◆ **Exercise directions**:
Reprint every entry, character for character.

◆ **Given entries**:
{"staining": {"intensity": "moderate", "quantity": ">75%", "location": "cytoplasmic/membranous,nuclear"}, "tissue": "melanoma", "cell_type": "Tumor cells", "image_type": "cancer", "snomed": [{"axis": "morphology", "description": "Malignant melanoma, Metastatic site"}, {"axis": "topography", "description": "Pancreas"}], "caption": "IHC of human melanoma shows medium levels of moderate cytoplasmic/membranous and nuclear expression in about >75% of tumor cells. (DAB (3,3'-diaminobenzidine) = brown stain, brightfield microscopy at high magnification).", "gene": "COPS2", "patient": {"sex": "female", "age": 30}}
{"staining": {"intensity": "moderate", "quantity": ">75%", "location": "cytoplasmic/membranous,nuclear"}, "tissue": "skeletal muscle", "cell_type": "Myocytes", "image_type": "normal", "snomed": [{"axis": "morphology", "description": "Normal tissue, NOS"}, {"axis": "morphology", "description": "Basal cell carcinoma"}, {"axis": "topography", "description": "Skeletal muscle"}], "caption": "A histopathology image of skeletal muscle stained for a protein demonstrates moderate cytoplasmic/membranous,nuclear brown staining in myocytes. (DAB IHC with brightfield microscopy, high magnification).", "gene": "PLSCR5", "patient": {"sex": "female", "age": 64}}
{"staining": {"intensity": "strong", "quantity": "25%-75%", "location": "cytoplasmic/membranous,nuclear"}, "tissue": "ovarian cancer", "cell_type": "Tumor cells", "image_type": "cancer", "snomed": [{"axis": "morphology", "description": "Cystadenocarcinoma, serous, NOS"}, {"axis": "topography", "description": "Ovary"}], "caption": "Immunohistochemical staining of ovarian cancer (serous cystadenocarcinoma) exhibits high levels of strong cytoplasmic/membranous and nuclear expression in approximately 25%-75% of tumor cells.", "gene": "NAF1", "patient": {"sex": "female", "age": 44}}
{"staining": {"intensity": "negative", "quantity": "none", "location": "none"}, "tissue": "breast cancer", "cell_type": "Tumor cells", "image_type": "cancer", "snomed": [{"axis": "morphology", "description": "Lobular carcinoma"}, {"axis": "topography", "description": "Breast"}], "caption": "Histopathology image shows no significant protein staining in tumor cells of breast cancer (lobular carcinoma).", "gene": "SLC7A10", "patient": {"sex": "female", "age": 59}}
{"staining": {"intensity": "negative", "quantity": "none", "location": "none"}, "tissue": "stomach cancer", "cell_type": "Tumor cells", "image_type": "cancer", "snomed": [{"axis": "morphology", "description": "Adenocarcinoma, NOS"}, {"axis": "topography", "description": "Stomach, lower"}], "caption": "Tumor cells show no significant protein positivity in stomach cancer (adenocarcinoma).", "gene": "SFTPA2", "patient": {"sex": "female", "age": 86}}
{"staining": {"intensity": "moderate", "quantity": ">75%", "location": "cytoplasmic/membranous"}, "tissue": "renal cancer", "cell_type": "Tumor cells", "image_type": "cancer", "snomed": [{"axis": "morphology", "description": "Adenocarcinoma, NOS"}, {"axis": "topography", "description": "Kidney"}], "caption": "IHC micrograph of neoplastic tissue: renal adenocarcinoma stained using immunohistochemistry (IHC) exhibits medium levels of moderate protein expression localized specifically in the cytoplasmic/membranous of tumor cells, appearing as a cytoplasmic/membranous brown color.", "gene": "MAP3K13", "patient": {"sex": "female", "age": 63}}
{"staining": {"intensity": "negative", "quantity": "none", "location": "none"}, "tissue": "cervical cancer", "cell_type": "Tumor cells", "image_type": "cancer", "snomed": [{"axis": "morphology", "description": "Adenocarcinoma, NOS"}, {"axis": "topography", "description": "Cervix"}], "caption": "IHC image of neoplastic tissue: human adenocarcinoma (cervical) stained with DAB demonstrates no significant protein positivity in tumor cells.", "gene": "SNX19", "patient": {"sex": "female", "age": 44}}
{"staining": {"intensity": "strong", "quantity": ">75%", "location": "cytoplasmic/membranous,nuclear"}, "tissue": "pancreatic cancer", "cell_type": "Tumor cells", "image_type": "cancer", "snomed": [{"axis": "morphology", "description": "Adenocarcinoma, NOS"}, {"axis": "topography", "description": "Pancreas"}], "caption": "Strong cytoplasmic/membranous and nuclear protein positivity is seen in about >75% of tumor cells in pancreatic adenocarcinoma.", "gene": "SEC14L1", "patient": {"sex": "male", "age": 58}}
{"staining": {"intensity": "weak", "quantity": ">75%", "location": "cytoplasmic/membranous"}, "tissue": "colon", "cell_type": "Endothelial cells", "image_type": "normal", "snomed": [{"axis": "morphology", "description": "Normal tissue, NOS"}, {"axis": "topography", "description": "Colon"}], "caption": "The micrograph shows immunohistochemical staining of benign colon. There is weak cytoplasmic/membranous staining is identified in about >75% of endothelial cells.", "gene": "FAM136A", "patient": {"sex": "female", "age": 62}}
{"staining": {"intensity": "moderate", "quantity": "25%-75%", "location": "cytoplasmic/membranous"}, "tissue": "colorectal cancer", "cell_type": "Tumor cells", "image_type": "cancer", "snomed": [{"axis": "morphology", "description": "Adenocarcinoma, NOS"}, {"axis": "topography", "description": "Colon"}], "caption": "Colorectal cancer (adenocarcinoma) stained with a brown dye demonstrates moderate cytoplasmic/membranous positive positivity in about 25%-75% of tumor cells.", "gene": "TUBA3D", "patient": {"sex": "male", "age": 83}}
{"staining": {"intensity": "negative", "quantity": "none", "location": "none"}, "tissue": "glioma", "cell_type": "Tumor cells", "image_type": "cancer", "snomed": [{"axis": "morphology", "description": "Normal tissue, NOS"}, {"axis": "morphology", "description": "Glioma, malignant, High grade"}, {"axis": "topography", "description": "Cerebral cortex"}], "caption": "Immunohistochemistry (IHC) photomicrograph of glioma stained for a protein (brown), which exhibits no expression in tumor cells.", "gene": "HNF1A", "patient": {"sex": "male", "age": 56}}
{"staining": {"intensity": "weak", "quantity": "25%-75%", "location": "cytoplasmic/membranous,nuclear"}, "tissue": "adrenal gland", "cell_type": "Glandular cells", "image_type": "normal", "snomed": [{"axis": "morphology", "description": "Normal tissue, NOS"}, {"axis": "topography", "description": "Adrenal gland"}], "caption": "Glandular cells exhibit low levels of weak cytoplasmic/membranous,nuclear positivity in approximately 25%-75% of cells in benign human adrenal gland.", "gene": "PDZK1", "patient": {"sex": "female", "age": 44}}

◆ **Exercise output**:
{"staining": {"intensity": "moderate", "quantity": ">75%", "location": "cytoplasmic/membranous,nuclear"}, "tissue": "melanoma", "cell_type": "Tumor cells", "image_type": "cancer", "snomed": [{"axis": "morphology", "description": "Malignant melanoma, Metastatic site"}, {"axis": "topography", "description": "Pancreas"}], "caption": "IHC of human melanoma shows medium levels of moderate cytoplasmic/membranous and nuclear expression in about >75% of tumor cells. (DAB (3,3'-diaminobenzidine) = brown stain, brightfield microscopy at high magnification).", "gene": "COPS2", "patient": {"sex": "female", "age": 30}}
{"staining": {"intensity": "moderate", "quantity": ">75%", "location": "cytoplasmic/membranous,nuclear"}, "tissue": "skeletal muscle", "cell_type": "Myocytes", "image_type": "normal", "snomed": [{"axis": "morphology", "description": "Normal tissue, NOS"}, {"axis": "morphology", "description": "Basal cell carcinoma"}, {"axis": "topography", "description": "Skeletal muscle"}], "caption": "A histopathology image of skeletal muscle stained for a protein demonstrates moderate cytoplasmic/membranous,nuclear brown staining in myocytes. (DAB IHC with brightfield microscopy, high magnification).", "gene": "PLSCR5", "patient": {"sex": "female", "age": 64}}
{"staining": {"intensity": "strong", "quantity": "25%-75%", "location": "cytoplasmic/membranous,nuclear"}, "tissue": "ovarian cancer", "cell_type": "Tumor cells", "image_type": "cancer", "snomed": [{"axis": "morphology", "description": "Cystadenocarcinoma, serous, NOS"}, {"axis": "topography", "description": "Ovary"}], "caption": "Immunohistochemical staining of ovarian cancer (serous cystadenocarcinoma) exhibits high levels of strong cytoplasmic/membranous and nuclear expression in approximately 25%-75% of tumor cells.", "gene": "NAF1", "patient": {"sex": "female", "age": 44}}
{"staining": {"intensity": "negative", "quantity": "none", "location": "none"}, "tissue": "breast cancer", "cell_type": "Tumor cells", "image_type": "cancer", "snomed": [{"axis": "morphology", "description": "Lobular carcinoma"}, {"axis": "topography", "description": "Breast"}], "caption": "Histopathology image shows no significant protein staining in tumor cells of breast cancer (lobular carcinoma).", "gene": "SLC7A10", "patient": {"sex": "female", "age": 59}}
{"staining": {"intensity": "negative", "quantity": "none", "location": "none"}, "tissue": "stomach cancer", "cell_type": "Tumor cells", "image_type": "cancer", "snomed": [{"axis": "morphology", "description": "Adenocarcinoma, NOS"}, {"axis": "topography", "description": "Stomach, lower"}], "caption": "Tumor cells show no significant protein positivity in stomach cancer (adenocarcinoma).", "gene": "SFTPA2", "patient": {"sex": "female", "age": 86}}
{"staining": {"intensity": "moderate", "quantity": ">75%", "location": "cytoplasmic/membranous"}, "tissue": "renal cancer", "cell_type": "Tumor cells", "image_type": "cancer", "snomed": [{"axis": "morphology", "description": "Adenocarcinoma, NOS"}, {"axis": "topography", "description": "Kidney"}], "caption": "IHC micrograph of neoplastic tissue: renal adenocarcinoma stained using immunohistochemistry (IHC) exhibits medium levels of moderate protein expression localized specifically in the cytoplasmic/membranous of tumor cells, appearing as a cytoplasmic/membranous brown color.", "gene": "MAP3K13", "patient": {"sex": "female", "age": 63}}
{"staining": {"intensity": "negative", "quantity": "none", "location": "none"}, "tissue": "cervical cancer", "cell_type": "Tumor cells", "image_type": "cancer", "snomed": [{"axis": "morphology", "description": "Adenocarcinoma, NOS"}, {"axis": "topography", "description": "Cervix"}], "caption": "IHC image of neoplastic tissue: human adenocarcinoma (cervical) stained with DAB demonstrates no significant protein positivity in tumor cells.", "gene": "SNX19", "patient": {"sex": "female", "age": 44}}
{"staining": {"intensity": "strong", "quantity": ">75%", "location": "cytoplasmic/membranous,nuclear"}, "tissue": "pancreatic cancer", "cell_type": "Tumor cells", "image_type": "cancer", "snomed": [{"axis": "morphology", "description": "Adenocarcinoma, NOS"}, {"axis": "topography", "description": "Pancreas"}], "caption": "Strong cytoplasmic/membranous and nuclear protein positivity is seen in about >75% of tumor cells in pancreatic adenocarcinoma.", "gene": "SEC14L1", "patient": {"sex": "male", "age": 58}}
{"staining": {"intensity": "weak", "quantity": ">75%", "location": "cytoplasmic/membranous"}, "tissue": "colon", "cell_type": "Endothelial cells", "image_type": "normal", "snomed": [{"axis": "morphology", "description": "Normal tissue, NOS"}, {"axis": "topography", "description": "Colon"}], "caption": "The micrograph shows immunohistochemical staining of benign colon. There is weak cytoplasmic/membranous staining is identified in about >75% of endothelial cells.", "gene": "FAM136A", "patient": {"sex": "female", "age": 62}}
{"staining": {"intensity": "moderate", "quantity": "25%-75%", "location": "cytoplasmic/membranous"}, "tissue": "colorectal cancer", "cell_type": "Tumor cells", "image_type": "cancer", "snomed": [{"axis": "morphology", "description": "Adenocarcinoma, NOS"}, {"axis": "topography", "description": "Colon"}], "caption": "Colorectal cancer (adenocarcinoma) stained with a brown dye demonstrates moderate cytoplasmic/membranous positive positivity in about 25%-75% of tumor cells.", "gene": "TUBA3D", "patient": {"sex": "male", "age": 83}}
{"staining": {"intensity": "negative", "quantity": "none", "location": "none"}, "tissue": "glioma", "cell_type": "Tumor cells", "image_type": "cancer", "snomed": [{"axis": "morphology", "description": "Normal tissue, NOS"}, {"axis": "morphology", "description": "Glioma, malignant, High grade"}, {"axis": "topography", "description": "Cerebral cortex"}], "caption": "Immunohistochemistry (IHC) photomicrograph of glioma stained for a protein (brown), which exhibits no expression in tumor cells.", "gene": "HNF1A", "patient": {"sex": "male", "age": 56}}
{"staining": {"intensity": "weak", "quantity": "25%-75%", "location": "cytoplasmic/membranous,nuclear"}, "tissue": "adrenal gland", "cell_type": "Glandular cells", "image_type": "normal", "snomed": [{"axis": "morphology", "description": "Normal tissue, NOS"}, {"axis": "topography", "description": "Adrenal gland"}], "caption": "Glandular cells exhibit low levels of weak cytoplasmic/membranous,nuclear positivity in approximately 25%-75% of cells in benign human adrenal gland.", "gene": "PDZK1", "patient": {"sex": "female", "age": 44}}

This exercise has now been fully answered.